How the American art world is trying to get rid of Epstein's money

The New York Academy of Art continues to make headlines. Files recently disclosed on the website of the US Department of Justice (DOJ) revealed the multiple connections between the establishment and the sexual predator. They got the private art school to return part of the million dollars (€870,000) received from the billionaire. $30,000 (€26,120) has already been paid in 2020, and $65,900 (€57,400) will be paid in 2026. The sums will go to an association helping young girls who are victims of sex trafficking.

The school was created in the Tribeca district in 1982 at the instigation of philanthropic entrepreneurs and patron artists including Andy Warhol. From the beginning of the 1990s, Jeffrey Epstein established links there. He then sits on the board of directors. It also funds scholarships and various programs such as the Tribeca Ball or a “Take Home a Nude” auction.

In a less formal way, he commissioned works from students, and above all came to recruit his future victims, like Maria Farmer who in 1996 would be one of his first two accusers. The institution did not end relations with him when he was convicted for the first time in 2008 and served 13 months in prison in Florida. According to the New York TimesEileen Guggenheim, then dean of the establishment, would have been informed by Maria Farmer that “the most disturbing thing had happened” but would not have reacted.

Today the New York Academy of Art is therefore beginning procedures to return Jeffrey Epstein’s donations and issued an apology in an official press release: “The academy should not have accepted contributions from him, allowed him to attend its events, or allowed him to have any connection with programs involving students or other community members after his criminal actions were exposed.”.

Since the various investigations, then the revelations of the files made in recent weeks, several organizations which have also benefited from the predator’s donations are looking for solutions to wash their hands of these poisoned gifts. Most of the time through “ethical compensation” or donations to organizations protecting victims of abuse or sex trafficking, but also sometimes only with a letter of apology.

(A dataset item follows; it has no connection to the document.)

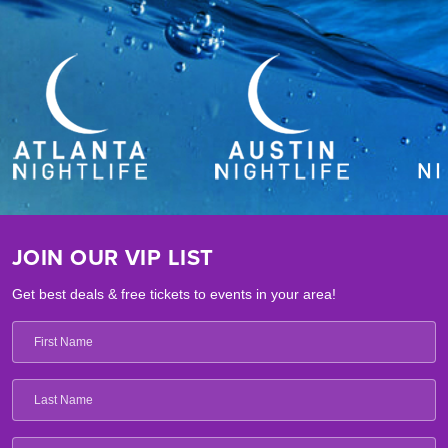
JOIN OUR VIP LIST
Get best deals & free tickets to events in your area!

The Interlochen Center for the Arts is an arts education facility in Michigan that runs summer camps, which Epstein himself attended in 1967 when he was 14 years old. This place, an incubator of artistic talents, where, among others, Norah Jones and Felicity Huffman stayed, was a hunting ground for Epstein and his partner Ghislaine Maxwell. A regular donor from 1990 to 2003, he financed the construction of a chalet on site which he enjoyed every summer for two weeks. Two testimonies, from the 2021 trial and an investigation by National Public Radio (NPR), relate manipulative behavior by the billionaire and his partner aimed at gaining confidence in very young girls, financing their studies or making his private jet available to then obtain sexual favors. The Interlochen Center for the Arts has not reimbursed the amounts or made ethical compensation but has implemented stricter rules for student safety and well-being on its campus. The lodge funded by Epstein remains unused and has been renamed.

Epstein’s largest donations were to university science departments. This is the case at Columbia, to which he donated, among other things, $100,000 (€87,000) in 2012, in exchange for the admission of his last partner, Karyna Shuliak. The university, which in total received $200,000 (€174,000), recently committed to paying the equivalent of the amounts received to associations.

At Harvard, the billionaire would have paid $9.1 million (€7.9 million) in a decade. The university also redirected the unused $186,000 (€162,000) to associations and declared having cut ties in 2008 during the first conviction. But it appears in the email exchanges published by the DOJ that two professors continued to benefit from Epstein’s largesse. George Chruch, who carried out research in biotechnology and gene editing as well as Martin Nowak who appears in Epstein’s very last will and who is a beneficiary of $5 million (€4.4 million). None of them were fired. And the amounts they collected have not been reimbursed.